The foundation's representatives said their business is providing
humanitarian aid to needy people around the world. They denounced
allegations by Israel and some terrorism experts that the foundation is
tied to Hamas, a militant Palestinian group designated as terrorist by
the U.S. government.
Officers of four national Islamic organizations criticized the raid at a
news conference outside InfoCom's offices as an "anti-Muslim witch hunt"
based on false information from Israel.
"To see our government act on the basis of suspicion and information
provided by special interest groups, it takes us back to the McCarthy
era, which I believe is scary to all Americans," said Nihad Awad,
executive director of the Council on American Islamic Relations.
Ms.

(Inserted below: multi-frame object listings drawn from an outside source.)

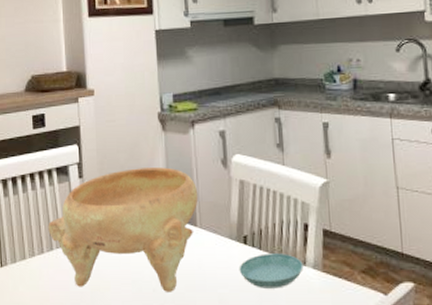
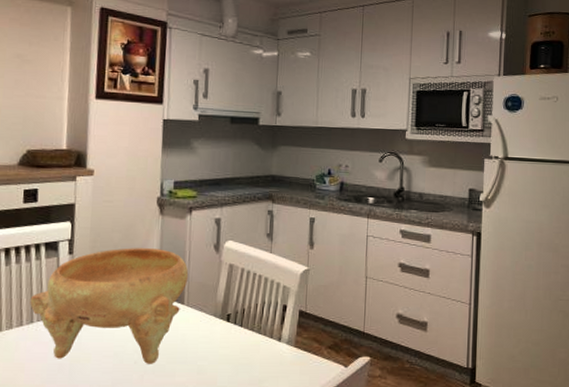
saucer: present [239,253,303,289] -> none [219,330,278,361]

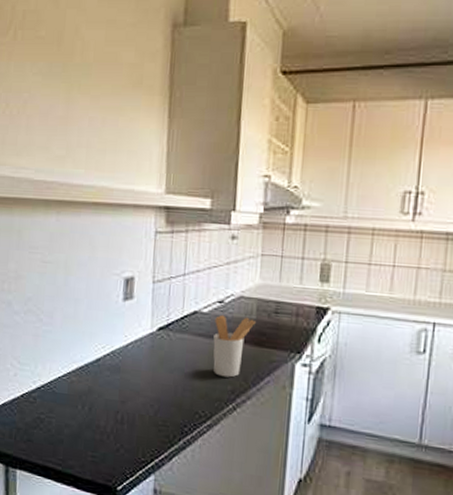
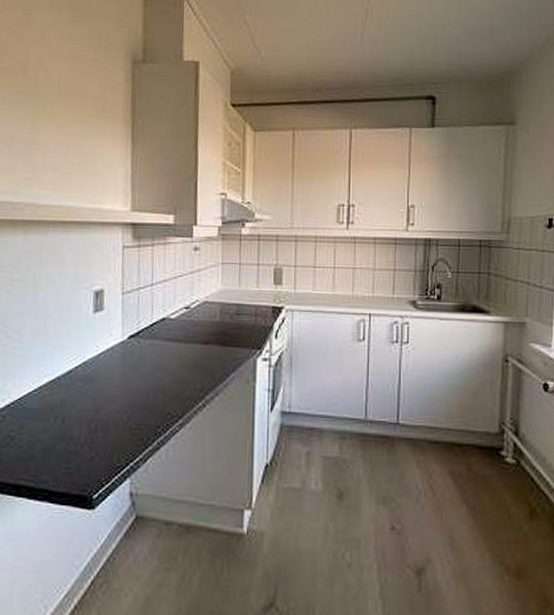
utensil holder: present [213,314,256,378] -> none [181,319,220,377]

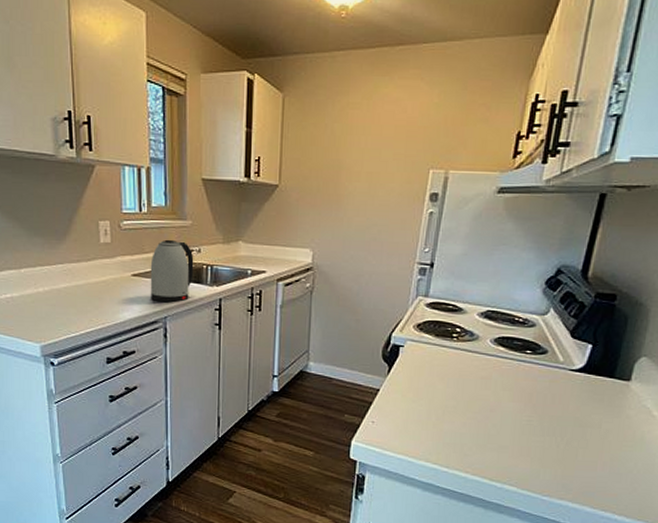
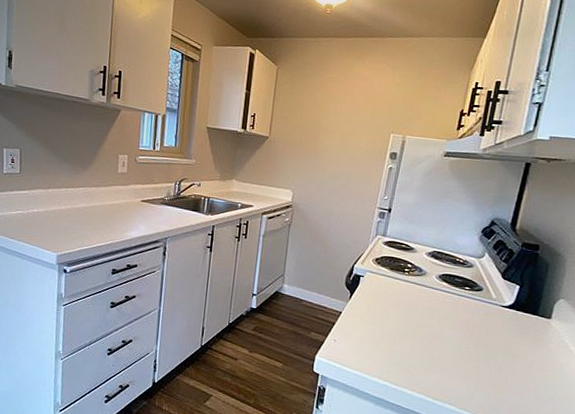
kettle: present [150,239,194,303] -> none [155,173,195,226]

Bailey said religion and ethnicity had no role in the federal task
force's operations.
"We are conducting a criminal investigation, and we are not in the
practice of targeting any group of people," she said.
Khalid Hamideh, an attorney for Holy Land Foundation who said he was
speaking on behalf of North Texas Muslim organizations, said the
community is united in support of InfoCom and the foundation.
"We hope and pray, as people of faith, as Muslims in this community,
that the American justice system exonerates the people of InfoCom, and
this federal impaneled grand jury in Dallas, Texas, will once and for
all and forever put to rest this innuendo, this hearsay, these rumors
about the Holy Land Foundation," Mr. Hamideh said.